The sexual misconduct allegations recently levied against American casino magnate Steve Wynn (pictured) could reportedly have a negative long-term impact on his Wynn Resorts Limited casino-operating enterprise by affecting its ability to successfully renew or maintain its gaming licenses.
Seventy-six-year-old Wynn serves as Chief Executive Officer for Wynn Resorts Limited, which runs a string of luxury integrated casino resorts in Las Vegas and Macau, and he was accused via a Saturday story published in The Wall Street Journal newspaper of possibly pressuring some of his workers into performing sexual acts.
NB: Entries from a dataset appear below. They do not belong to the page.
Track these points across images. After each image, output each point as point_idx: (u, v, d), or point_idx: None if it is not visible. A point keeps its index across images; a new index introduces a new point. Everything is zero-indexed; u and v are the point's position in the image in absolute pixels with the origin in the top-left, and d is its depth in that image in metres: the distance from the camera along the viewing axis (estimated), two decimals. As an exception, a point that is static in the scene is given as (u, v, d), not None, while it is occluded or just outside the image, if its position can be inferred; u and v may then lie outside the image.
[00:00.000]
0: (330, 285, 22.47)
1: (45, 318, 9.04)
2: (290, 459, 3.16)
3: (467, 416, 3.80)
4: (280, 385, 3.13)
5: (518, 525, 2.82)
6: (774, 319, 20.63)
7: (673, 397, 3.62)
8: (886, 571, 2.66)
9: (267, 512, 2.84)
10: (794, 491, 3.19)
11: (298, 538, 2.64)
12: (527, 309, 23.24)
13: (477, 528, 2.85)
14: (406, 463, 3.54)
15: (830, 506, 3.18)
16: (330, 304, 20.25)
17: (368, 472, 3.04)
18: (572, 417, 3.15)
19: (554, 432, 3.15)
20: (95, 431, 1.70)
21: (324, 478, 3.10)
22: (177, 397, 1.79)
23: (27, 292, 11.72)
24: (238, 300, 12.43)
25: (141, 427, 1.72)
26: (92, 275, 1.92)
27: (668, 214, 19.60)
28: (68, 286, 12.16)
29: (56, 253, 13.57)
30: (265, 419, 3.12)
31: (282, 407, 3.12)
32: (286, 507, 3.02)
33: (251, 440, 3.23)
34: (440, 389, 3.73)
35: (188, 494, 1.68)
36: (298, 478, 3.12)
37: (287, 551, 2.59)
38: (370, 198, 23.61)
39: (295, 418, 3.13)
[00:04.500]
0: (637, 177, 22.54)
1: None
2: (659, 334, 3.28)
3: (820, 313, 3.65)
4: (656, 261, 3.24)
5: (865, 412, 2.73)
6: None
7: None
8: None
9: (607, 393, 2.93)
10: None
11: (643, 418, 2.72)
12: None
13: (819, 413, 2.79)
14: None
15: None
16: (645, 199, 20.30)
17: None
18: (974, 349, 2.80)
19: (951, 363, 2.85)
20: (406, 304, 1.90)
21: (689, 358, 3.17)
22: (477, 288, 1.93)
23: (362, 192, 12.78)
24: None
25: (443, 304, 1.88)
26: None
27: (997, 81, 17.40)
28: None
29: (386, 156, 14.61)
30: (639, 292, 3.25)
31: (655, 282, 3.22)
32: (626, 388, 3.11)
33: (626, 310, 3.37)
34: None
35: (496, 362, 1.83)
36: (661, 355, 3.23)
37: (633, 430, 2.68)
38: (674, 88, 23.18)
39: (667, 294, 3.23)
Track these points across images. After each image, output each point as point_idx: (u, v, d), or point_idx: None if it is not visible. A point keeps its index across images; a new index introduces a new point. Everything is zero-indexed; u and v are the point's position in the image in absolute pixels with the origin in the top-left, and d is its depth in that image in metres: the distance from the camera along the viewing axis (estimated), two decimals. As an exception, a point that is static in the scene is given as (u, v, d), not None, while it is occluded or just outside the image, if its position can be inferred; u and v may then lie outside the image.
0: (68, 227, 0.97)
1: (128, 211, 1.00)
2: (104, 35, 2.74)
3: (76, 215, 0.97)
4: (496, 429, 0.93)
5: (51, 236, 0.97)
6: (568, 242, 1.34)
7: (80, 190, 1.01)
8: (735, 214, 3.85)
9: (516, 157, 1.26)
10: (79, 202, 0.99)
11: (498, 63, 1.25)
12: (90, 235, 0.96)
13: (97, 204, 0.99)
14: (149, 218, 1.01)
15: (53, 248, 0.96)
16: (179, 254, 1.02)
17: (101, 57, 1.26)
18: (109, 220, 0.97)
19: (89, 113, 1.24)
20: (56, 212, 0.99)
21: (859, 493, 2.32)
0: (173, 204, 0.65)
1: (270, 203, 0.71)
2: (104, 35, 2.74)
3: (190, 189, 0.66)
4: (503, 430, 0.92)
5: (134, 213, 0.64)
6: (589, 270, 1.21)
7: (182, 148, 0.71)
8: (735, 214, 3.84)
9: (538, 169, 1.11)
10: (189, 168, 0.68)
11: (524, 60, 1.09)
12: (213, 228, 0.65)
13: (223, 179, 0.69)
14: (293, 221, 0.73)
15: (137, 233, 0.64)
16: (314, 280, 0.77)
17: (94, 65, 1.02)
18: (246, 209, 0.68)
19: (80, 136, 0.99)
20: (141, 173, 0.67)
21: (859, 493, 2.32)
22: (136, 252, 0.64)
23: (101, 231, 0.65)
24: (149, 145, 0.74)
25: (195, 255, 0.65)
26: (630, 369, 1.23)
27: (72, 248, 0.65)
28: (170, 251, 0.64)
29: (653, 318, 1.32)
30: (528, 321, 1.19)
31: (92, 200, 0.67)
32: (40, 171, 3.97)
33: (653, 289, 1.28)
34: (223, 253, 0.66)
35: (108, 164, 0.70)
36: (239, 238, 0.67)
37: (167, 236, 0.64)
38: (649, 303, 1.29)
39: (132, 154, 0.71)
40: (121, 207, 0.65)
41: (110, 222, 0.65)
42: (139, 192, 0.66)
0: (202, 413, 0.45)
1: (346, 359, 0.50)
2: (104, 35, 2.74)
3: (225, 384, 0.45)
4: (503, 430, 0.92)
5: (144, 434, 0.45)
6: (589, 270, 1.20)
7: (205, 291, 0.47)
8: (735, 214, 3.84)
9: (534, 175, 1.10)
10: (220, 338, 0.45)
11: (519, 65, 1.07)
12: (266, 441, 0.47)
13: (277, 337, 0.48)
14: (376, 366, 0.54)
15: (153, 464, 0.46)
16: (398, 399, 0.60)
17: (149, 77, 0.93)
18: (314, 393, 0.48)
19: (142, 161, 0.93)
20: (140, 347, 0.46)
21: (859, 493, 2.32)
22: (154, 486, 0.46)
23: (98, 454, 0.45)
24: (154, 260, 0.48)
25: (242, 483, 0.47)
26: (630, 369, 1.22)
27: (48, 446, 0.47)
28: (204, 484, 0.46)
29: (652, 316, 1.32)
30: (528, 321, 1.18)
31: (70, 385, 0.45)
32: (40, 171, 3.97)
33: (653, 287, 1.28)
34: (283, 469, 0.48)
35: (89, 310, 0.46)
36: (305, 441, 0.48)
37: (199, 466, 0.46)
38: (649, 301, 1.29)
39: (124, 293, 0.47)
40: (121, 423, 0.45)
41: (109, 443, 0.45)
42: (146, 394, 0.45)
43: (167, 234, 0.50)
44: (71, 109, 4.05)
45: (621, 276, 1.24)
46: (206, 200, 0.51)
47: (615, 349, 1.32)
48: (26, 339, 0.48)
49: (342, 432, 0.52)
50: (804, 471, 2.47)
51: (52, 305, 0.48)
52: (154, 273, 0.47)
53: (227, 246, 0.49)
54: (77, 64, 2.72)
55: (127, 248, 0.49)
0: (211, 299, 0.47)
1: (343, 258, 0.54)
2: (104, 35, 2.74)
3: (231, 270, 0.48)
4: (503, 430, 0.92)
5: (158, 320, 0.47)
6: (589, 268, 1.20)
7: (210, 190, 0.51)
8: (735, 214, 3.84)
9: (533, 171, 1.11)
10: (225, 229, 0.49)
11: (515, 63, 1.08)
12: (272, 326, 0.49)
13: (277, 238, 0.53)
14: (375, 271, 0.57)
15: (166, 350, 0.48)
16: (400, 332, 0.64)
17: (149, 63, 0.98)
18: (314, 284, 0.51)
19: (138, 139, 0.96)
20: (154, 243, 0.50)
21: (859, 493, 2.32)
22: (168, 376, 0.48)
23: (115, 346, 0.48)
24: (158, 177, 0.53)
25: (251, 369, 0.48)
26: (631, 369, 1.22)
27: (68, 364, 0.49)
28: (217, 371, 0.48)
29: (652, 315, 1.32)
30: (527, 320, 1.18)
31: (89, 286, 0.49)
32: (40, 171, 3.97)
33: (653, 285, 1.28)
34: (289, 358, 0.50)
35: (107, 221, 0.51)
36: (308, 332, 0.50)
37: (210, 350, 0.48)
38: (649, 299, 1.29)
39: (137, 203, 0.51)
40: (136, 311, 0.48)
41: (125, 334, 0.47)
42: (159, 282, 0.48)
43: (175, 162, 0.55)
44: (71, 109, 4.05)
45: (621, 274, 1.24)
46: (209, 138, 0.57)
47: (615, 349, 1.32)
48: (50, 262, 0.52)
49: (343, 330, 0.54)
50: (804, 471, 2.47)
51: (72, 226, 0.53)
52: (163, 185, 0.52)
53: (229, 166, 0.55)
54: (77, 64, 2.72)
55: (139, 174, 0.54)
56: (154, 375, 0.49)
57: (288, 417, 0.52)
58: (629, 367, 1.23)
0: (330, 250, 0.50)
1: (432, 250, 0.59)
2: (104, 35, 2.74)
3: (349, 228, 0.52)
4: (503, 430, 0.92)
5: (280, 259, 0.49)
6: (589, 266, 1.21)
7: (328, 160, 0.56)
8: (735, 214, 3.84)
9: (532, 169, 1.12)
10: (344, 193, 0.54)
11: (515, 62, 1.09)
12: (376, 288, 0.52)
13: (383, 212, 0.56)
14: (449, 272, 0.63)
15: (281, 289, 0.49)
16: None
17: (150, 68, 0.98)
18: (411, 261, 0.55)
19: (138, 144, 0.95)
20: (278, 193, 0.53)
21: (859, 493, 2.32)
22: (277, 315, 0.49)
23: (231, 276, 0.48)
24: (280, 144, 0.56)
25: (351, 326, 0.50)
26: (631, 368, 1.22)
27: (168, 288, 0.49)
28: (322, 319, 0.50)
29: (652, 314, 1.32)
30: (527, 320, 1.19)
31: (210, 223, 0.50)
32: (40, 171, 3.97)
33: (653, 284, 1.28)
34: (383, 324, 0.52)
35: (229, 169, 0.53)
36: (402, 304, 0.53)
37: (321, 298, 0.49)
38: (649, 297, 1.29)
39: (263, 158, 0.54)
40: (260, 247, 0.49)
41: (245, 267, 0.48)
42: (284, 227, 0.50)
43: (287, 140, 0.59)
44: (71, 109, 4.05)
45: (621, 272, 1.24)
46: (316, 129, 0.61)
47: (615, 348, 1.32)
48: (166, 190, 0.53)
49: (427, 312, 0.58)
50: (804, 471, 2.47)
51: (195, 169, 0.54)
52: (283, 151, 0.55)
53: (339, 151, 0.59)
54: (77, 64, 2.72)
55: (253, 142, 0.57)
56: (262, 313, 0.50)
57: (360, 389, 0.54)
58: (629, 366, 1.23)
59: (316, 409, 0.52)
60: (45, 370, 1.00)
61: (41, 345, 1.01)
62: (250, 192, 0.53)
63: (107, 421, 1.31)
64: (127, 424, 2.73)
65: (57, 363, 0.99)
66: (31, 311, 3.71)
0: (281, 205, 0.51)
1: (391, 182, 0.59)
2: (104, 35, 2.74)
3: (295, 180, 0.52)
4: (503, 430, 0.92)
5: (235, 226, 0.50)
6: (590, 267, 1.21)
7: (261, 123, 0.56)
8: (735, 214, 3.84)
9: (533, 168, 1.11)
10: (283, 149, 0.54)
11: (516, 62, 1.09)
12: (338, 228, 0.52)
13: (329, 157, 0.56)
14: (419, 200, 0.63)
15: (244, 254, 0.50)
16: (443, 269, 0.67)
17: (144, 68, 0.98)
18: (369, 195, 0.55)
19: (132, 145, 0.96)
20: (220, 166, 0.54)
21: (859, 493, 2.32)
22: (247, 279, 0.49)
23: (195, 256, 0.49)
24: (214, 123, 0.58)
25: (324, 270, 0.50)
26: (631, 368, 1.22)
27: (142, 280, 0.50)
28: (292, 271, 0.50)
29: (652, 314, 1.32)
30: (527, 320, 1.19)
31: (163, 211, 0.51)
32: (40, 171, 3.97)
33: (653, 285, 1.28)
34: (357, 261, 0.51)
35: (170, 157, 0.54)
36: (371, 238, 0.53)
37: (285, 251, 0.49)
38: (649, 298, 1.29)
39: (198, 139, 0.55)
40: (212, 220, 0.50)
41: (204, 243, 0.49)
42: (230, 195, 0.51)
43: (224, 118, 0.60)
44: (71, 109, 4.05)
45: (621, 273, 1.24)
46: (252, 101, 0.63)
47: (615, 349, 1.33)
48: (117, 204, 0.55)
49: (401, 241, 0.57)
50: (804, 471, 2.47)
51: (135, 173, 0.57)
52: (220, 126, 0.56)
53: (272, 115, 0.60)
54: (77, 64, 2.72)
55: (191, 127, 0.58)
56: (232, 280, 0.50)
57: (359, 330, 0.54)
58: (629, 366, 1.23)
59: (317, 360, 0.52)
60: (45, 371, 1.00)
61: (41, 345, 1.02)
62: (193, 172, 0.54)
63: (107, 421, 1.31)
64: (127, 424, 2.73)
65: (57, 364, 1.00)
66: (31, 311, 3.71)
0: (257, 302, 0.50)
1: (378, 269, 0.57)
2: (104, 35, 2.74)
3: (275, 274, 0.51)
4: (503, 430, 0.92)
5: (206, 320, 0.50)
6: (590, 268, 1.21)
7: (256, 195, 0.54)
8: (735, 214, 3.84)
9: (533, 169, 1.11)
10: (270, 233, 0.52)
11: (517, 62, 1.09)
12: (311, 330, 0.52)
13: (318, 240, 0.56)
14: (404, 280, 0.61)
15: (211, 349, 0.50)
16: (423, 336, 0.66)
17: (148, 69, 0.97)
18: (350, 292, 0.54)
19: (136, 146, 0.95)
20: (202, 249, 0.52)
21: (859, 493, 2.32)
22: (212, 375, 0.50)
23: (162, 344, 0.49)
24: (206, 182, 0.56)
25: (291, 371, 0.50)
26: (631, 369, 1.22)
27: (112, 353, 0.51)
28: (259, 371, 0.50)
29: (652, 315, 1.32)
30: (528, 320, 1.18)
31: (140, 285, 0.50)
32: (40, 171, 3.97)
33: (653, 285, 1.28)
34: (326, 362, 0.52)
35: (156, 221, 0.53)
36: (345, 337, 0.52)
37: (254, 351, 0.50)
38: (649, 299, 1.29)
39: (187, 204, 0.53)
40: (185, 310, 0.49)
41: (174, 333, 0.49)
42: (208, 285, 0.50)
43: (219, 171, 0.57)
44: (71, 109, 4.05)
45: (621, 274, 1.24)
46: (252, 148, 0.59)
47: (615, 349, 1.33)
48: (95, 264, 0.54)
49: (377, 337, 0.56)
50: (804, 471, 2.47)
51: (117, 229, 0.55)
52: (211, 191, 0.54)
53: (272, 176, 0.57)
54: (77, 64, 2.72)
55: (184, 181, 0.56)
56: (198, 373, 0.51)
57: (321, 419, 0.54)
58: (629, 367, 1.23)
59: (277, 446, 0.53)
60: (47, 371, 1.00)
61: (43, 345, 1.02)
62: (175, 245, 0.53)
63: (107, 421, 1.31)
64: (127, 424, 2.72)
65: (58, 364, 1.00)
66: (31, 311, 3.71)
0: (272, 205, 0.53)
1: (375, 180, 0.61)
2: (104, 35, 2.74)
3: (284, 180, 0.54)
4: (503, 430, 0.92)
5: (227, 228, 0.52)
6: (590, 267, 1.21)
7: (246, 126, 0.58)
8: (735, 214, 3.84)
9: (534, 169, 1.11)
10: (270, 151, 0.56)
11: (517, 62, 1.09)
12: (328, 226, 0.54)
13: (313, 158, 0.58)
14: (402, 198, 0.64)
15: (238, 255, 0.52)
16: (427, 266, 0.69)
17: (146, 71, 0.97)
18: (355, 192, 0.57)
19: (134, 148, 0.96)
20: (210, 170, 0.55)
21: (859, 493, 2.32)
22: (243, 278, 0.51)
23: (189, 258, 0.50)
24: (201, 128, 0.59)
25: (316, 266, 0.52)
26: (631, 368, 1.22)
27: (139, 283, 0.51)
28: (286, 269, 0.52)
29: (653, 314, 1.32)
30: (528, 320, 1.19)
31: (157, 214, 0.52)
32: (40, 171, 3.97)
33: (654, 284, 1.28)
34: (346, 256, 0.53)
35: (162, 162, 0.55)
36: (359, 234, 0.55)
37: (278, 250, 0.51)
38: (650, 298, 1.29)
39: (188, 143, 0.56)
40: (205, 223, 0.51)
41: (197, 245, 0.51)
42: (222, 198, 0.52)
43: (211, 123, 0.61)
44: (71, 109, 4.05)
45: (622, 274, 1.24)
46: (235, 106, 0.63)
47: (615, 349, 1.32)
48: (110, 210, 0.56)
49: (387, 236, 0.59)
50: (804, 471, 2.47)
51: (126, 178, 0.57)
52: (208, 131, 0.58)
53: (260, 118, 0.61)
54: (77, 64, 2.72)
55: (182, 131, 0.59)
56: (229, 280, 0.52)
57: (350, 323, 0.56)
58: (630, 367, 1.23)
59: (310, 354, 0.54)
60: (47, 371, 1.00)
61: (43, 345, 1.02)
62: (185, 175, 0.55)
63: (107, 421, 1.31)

According to a report from the MarketWatch financial information service, these allegations have led to the share price for Las Vegas-based Wynne Resorts Limited dropping by as much as 9% since Monday while credit rankings firm S&P Global Ratings subsequently decreased the company’s BB- ratings outlook from ‘stable’ to ‘negative’.
S&P Global Ratings reportedly declared that its downward revision had reflected ‘the significant uncertainty surrounding the resolution of various investigations into the misconduct allegations against’ Wynn including one recently announced by the Massachusetts Gaming Commission regarding the billionaire’s ‘suitability and integrity’ to run gambling at the under-construction Wynn Boston Harbor Resort.
“This includes the extent to which these allegations impair Wynn Resorts Limited’s brand and hurt cash flow, whether the company is able to maintain its gaming licenses, whether there will be a transition in leadership and, if so, what form that might take,” reportedly read a statement from S&P Global Ratings.